■ **ACTIVITY**
What appears in the data must be reproduced exactly.

BEGIN RECORDED DATA

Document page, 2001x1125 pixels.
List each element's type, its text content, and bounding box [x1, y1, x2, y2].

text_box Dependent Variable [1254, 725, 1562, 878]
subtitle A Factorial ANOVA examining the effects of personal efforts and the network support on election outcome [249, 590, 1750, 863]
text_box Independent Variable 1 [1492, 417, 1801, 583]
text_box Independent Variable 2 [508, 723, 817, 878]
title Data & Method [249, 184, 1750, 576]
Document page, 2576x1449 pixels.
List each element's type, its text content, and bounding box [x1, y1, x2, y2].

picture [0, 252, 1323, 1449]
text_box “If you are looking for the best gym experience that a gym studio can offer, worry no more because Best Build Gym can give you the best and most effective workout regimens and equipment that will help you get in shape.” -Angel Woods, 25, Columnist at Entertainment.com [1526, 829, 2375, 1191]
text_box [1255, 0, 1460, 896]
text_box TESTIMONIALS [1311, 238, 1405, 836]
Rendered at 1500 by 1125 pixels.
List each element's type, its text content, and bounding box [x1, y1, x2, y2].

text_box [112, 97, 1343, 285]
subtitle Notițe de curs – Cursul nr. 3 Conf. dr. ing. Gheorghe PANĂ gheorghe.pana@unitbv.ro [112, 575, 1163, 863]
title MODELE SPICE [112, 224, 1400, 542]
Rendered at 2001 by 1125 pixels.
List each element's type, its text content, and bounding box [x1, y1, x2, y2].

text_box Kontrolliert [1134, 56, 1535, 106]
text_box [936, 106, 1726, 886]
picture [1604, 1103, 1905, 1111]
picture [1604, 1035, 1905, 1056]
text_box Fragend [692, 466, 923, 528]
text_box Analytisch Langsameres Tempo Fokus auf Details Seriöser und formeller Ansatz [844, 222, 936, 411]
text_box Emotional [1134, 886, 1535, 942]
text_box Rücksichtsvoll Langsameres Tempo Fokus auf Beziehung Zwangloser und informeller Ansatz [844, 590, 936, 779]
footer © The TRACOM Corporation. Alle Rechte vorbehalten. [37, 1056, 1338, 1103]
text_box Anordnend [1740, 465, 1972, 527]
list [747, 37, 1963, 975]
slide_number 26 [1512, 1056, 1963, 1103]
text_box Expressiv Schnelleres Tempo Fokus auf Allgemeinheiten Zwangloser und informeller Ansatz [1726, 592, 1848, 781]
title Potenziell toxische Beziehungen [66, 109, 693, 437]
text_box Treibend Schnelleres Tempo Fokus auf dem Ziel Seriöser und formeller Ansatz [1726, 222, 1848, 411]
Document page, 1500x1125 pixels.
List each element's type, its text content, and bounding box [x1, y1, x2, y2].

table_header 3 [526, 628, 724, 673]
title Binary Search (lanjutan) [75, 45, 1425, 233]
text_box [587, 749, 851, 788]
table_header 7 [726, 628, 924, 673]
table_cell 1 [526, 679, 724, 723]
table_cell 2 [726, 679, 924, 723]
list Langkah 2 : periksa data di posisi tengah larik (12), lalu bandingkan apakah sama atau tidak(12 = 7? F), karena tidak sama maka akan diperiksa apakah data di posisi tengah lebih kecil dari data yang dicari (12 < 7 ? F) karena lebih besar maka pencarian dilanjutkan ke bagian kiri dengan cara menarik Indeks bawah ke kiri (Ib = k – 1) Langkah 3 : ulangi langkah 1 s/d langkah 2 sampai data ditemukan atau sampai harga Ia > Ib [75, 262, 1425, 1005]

END RECORDED DATA

■ **TASK RESULT**
Document page, 2001x1125 pixels.
List each element's type, its text content, and bounding box [x1, y1, x2, y2].

text_box Dependent Variable [1254, 725, 1562, 878]
subtitle A Factorial ANOVA examining the effects of personal efforts and the network support on election outcome [249, 590, 1750, 863]
text_box Independent Variable 1 [1492, 417, 1801, 583]
text_box Independent Variable 2 [508, 723, 817, 878]
title Data & Method [249, 184, 1750, 576]
Document page, 2576x1449 pixels.
List each element's type, its text content, and bounding box [x1, y1, x2, y2].

picture [0, 252, 1323, 1449]
text_box “If you are looking for the best gym experience that a gym studio can offer, worry no more because Best Build Gym can give you the best and most effective workout regimens and equipment that will help you get in shape.” -Angel Woods, 25, Columnist at Entertainment.com [1526, 829, 2375, 1191]
text_box [1255, 0, 1460, 896]
text_box TESTIMONIALS [1311, 238, 1405, 836]
Rendered at 1500 by 1125 pixels.
List each element's type, its text content, and bounding box [x1, y1, x2, y2].

text_box [112, 97, 1343, 285]
subtitle Notițe de curs – Cursul nr. 3 Conf. dr. ing. Gheorghe PANĂ gheorghe.pana@unitbv.ro [112, 575, 1163, 863]
title MODELE SPICE [112, 224, 1400, 542]
Rendered at 2001 by 1125 pixels.
List each element's type, its text content, and bounding box [x1, y1, x2, y2].

text_box Kontrolliert [1134, 56, 1535, 106]
text_box [936, 106, 1726, 886]
picture [1604, 1103, 1905, 1111]
picture [1604, 1035, 1905, 1056]
text_box Fragend [692, 466, 923, 528]
text_box Analytisch Langsameres Tempo Fokus auf Details Seriöser und formeller Ansatz [844, 222, 936, 411]
text_box Emotional [1134, 886, 1535, 942]
text_box Rücksichtsvoll Langsameres Tempo Fokus auf Beziehung Zwangloser und informeller Ansatz [844, 590, 936, 779]
footer © The TRACOM Corporation. Alle Rechte vorbehalten. [37, 1056, 1338, 1103]
text_box Anordnend [1740, 465, 1972, 527]
list [747, 37, 1963, 975]
slide_number 26 [1512, 1056, 1963, 1103]
text_box Expressiv Schnelleres Tempo Fokus auf Allgemeinheiten Zwangloser und informeller Ansatz [1726, 592, 1848, 781]
title Potenziell toxische Beziehungen [66, 109, 693, 437]
text_box Treibend Schnelleres Tempo Fokus auf dem Ziel Seriöser und formeller Ansatz [1726, 222, 1848, 411]
Document page, 1500x1125 pixels.
List each element's type, its text content, and bounding box [x1, y1, x2, y2].

table_header 3 [526, 628, 724, 673]
title Binary Search (lanjutan) [75, 45, 1425, 233]
text_box [587, 749, 851, 788]
table_header 7 [726, 628, 924, 673]
table_cell 1 [526, 679, 724, 723]
table_cell 2 [726, 679, 924, 723]
list Langkah 2 : periksa data di posisi tengah larik (12), lalu bandingkan apakah sama atau tidak(12 = 7? F), karena tidak sama maka akan diperiksa apakah data di posisi tengah lebih kecil dari data yang dicari (12 < 7 ? F) karena lebih besar maka pencarian dilanjutkan ke bagian kiri dengan cara menarik Indeks bawah ke kiri (Ib = k – 1) Langkah 3 : ulangi langkah 1 s/d langkah 2 sampai data ditemukan atau sampai harga Ia > Ib [75, 262, 1425, 1005]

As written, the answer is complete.